6. Explore alternative revenue streams

If you're a content publisher or create substantial proprietary content, investigate licensing opportunities. News Corp and The Atlantic have partnered with OpenAI. Google is piloting commercial partnerships with major publishers.

These deals provide upfront payments and ongoing royalties. Terms remain confidential, but for businesses with valuable content libraries, this represents an alternative to advertising-dependent models.

7. Monitor competitors and market dynamics

Use tools to track which competitors get cited in AI Overviews for your target keywords. Understand what content formats, structures, and topics are working. Watch for sudden traffic drops in your sector.

The volatility data from Authoritas shows AI Overview placements change frequently, about 70% of cited pages changed over two to three months. This creates opportunities to displace competitors.

8. Prepare leadership and stakeholders

This isn't a temporary dip. It's a structural shift in how search works. CMOs and business owners need to understand that historical SEO performance doesn't predict future results.

Budget discussions should reflect the new reality, lower organic traffic, higher emphasis on brand and direct channels, increased investment in diverse traffic sources.
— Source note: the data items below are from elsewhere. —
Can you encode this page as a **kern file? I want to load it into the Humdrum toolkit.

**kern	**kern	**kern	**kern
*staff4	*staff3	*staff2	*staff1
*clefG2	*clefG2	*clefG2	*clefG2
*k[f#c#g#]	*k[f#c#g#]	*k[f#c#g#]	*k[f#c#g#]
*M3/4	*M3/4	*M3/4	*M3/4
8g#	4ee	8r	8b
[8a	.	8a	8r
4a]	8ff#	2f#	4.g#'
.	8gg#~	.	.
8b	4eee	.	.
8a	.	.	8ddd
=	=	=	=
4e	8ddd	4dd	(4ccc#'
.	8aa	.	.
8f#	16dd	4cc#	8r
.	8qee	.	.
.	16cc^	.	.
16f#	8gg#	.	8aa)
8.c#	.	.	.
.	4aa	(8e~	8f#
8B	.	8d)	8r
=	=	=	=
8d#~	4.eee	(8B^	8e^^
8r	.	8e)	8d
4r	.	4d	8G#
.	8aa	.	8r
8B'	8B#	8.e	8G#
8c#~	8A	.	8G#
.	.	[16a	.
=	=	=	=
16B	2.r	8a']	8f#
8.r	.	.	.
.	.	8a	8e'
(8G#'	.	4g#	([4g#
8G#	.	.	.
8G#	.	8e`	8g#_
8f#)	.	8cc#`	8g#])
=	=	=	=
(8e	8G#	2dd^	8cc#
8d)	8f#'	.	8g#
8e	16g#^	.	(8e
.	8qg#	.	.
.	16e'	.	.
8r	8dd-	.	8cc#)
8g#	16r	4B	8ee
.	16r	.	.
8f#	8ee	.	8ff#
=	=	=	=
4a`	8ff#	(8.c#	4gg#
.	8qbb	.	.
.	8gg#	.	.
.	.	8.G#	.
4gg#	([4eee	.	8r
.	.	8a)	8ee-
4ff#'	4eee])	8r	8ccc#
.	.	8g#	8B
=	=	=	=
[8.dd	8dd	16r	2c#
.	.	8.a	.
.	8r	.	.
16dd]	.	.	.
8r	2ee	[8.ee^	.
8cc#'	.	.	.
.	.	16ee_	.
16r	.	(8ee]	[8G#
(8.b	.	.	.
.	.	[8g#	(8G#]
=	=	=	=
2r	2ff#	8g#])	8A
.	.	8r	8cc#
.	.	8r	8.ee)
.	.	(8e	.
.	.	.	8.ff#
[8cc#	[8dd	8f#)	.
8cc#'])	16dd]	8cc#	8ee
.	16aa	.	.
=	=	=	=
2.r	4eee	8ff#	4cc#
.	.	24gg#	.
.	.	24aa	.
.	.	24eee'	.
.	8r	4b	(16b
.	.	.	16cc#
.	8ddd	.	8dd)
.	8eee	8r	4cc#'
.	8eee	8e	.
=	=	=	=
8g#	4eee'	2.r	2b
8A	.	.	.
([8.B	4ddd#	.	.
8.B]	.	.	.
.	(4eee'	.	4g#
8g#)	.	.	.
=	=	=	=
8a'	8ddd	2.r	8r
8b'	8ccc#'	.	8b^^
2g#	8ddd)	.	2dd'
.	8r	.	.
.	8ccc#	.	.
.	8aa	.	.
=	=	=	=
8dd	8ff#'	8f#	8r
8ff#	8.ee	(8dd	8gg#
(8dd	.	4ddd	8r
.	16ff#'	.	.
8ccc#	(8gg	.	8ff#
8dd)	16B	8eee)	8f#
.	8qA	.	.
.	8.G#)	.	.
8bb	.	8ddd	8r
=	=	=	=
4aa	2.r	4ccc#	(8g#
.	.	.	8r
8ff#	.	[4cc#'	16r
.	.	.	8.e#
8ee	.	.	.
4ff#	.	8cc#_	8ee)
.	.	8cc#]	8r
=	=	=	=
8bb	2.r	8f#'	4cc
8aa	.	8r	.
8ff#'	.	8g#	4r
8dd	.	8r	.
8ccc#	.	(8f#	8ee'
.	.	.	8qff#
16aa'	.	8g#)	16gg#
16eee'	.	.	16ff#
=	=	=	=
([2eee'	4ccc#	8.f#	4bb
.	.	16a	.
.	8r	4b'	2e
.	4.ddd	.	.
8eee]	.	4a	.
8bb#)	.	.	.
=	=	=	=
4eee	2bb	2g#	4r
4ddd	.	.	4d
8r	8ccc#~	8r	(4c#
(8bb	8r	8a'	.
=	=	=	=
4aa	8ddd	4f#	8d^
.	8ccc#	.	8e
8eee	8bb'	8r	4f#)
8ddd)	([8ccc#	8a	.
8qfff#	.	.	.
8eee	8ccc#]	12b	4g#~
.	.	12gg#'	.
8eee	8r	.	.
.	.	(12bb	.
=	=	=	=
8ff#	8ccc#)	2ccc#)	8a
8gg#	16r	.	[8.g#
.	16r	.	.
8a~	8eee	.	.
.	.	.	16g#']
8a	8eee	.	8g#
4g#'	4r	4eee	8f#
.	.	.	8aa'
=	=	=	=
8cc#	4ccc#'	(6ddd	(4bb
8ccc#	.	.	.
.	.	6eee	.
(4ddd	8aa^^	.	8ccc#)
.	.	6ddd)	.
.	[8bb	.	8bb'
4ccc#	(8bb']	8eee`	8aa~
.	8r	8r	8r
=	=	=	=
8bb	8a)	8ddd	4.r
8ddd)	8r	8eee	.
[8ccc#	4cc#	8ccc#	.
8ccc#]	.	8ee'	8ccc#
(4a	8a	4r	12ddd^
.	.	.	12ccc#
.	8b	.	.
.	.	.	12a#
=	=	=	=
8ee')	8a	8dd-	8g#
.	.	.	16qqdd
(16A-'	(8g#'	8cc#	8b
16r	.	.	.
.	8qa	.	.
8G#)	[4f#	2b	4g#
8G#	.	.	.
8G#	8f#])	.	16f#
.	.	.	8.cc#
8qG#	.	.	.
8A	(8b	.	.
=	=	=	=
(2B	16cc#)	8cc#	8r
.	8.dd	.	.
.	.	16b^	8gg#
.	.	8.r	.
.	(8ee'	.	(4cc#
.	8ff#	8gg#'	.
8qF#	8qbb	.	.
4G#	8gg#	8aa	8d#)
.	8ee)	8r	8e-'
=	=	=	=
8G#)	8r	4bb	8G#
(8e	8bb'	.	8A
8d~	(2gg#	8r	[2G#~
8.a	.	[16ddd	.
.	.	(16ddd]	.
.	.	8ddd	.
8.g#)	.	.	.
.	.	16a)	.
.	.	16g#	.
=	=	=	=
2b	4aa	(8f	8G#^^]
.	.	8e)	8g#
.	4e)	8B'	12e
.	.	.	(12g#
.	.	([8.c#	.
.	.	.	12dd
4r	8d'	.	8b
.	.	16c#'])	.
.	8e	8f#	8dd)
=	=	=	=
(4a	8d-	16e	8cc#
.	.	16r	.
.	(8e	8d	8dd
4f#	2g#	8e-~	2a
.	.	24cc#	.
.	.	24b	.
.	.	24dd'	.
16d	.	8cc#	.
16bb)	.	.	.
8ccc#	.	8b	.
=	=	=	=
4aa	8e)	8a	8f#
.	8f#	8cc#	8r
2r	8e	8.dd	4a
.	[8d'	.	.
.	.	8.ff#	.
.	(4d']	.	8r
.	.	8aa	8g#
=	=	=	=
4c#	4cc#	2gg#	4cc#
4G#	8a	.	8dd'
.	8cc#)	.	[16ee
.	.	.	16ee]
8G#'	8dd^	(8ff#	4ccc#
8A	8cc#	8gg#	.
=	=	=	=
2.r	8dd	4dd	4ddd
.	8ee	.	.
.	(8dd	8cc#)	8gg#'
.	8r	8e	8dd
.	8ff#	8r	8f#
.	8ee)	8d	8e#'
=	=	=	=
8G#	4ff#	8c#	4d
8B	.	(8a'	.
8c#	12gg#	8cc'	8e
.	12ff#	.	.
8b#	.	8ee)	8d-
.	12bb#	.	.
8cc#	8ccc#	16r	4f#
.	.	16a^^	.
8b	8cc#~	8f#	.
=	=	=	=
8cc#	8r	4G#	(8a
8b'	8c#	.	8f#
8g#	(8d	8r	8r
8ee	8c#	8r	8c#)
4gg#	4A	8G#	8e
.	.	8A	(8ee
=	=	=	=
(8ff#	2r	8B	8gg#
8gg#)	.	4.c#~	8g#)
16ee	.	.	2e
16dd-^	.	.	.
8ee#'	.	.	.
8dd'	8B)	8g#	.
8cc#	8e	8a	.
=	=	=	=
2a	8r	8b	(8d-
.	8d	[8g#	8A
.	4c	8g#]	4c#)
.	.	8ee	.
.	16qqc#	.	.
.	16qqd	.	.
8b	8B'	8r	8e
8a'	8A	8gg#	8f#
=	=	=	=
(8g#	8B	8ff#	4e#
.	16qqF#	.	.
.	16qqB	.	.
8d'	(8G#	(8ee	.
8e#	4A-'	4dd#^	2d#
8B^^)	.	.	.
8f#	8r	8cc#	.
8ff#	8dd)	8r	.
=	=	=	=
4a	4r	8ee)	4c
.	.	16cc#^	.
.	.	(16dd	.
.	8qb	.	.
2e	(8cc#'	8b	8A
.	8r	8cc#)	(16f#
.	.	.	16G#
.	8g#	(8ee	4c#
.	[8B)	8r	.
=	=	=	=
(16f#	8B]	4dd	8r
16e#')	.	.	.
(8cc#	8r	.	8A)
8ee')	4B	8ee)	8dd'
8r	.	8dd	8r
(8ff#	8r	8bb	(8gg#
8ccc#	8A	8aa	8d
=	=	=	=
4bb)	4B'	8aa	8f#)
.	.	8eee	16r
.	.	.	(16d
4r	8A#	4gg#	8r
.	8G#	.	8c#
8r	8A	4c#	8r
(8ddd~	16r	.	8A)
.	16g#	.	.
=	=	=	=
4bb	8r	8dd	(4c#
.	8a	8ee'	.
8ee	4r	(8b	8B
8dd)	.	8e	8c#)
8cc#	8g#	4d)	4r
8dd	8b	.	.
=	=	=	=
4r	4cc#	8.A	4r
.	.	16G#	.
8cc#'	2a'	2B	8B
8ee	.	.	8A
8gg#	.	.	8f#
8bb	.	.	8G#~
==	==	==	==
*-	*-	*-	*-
Set realistic expectations now rather than explaining underperformance later.

The transition from the click-based internet to an AI-mediated one represents the most consequential platform shift since mobile disrupted desktop.

Publishers and businesses treating this as a temporary adjustment rather than permanent change risk joining the long list of organisations that failed to adapt to previous technological waves.

The question isn't whether AI Overviews affect traffic, the data confirms they do. The question is whether you'll adapt your strategy before your competitors do.